The Chicago Tribune ran an article last week called "Museum Manners" on how to behave yourself in a museum, and, while we know you all have Judith Martin's entire library of books, a reminder never hurts:
With the assistance of an etiquette expert and a collection of museum employees, who, trust us, have seen it all, we have compiled a brief guide to museum manners in the age of iPhones, bucket-size coffee drinks and handbags you could pitch a tent in.Our favorite sentence in the article? "Jeffrey Arnett, manager of development and marketing for the Museum of Contemporary Photography at Columbia College Chicago says he is frequently forced to mediate the conflict between modern visitors' hydration needs and the more arid requirements of a photography collection."
The good news is that Chicago's museum employees say you are pretty close to perfect just the way you are. They don't care what you're wearing as long as it's not a backpack. There is nothing you could say about their exhibits that would offend them; they're just happy to have started a conversation. They're flattered that you want to take their picture.

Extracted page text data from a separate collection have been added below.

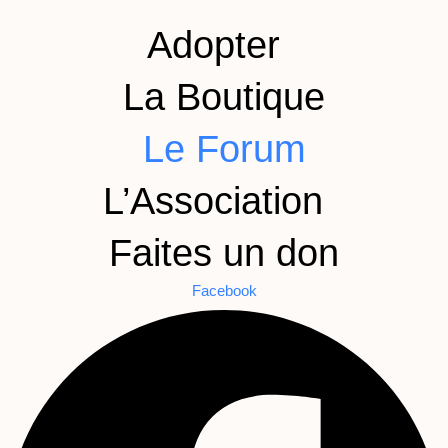
Adopter
La Boutique
Le Forum
L’Association
Faites un don
Facebook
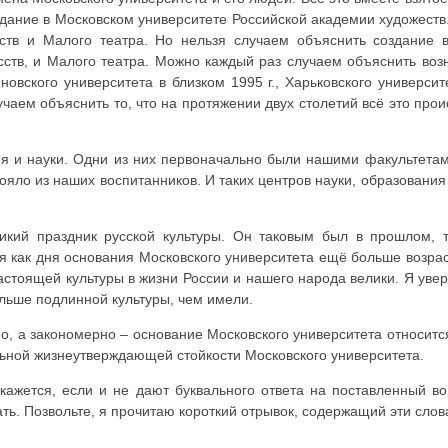
здание в Московском университете Российской академии художест
ств и Малого театра. Но нельзя случаем объяснить создание 
ств, и Малого театра. Можно каждый раз случаем объяснить возн
новского университета в близком 1995 г., Харьковского университе
лучаем объяснить то, что на протяжении двух столетий всё это пр
ия и науки. Одни из них первоначально были нашими факультетам
яло из наших воспитанников. И таких центров науки, образования
ликий праздник русской культуры. Он таковым был в прошлом, 
я как дня основания Московского университета ещё больше возраст
настоящей культуры в жизни России и нашего народа велики. Я уве
ольше подлинной культуры, чем имели.
но, а закономерно – основание Московского университета относит
альной жизнеутверждающей стойкости Московского университета.
 кажется, если и не дают буквального ответа на поставленный во
ать. Позвольте, я прочитаю короткий отрывок, содержащий эти слов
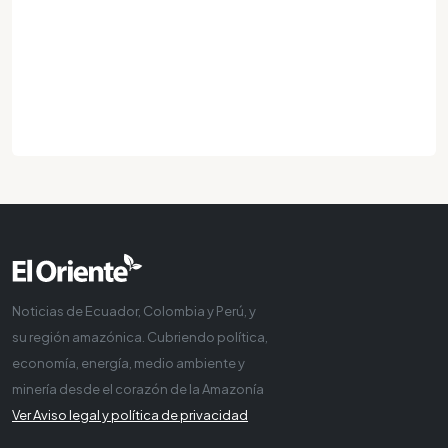
Noticias de Ecuador, Colombia y Perú, y
su región amazónica. Cubriendo política,
economía, energía, medio ambiente y
minería desde el corazón de la Amazonía
Ver Aviso legal y política de privacidad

. . . Museum manners, however, have to take into account one fairly unique circumstance. "You're dealing with priceless objects. It's one of the few places that is true."
Which is why, at the Art Institute of Chicago, public affairs director Erin Hogan says, pens, flash photography and backpacks are unwelcome. Also, she says, "we are not a huge fan of pointing," which can lead to jabbing, which runs the risk of unintentional contact with artwork.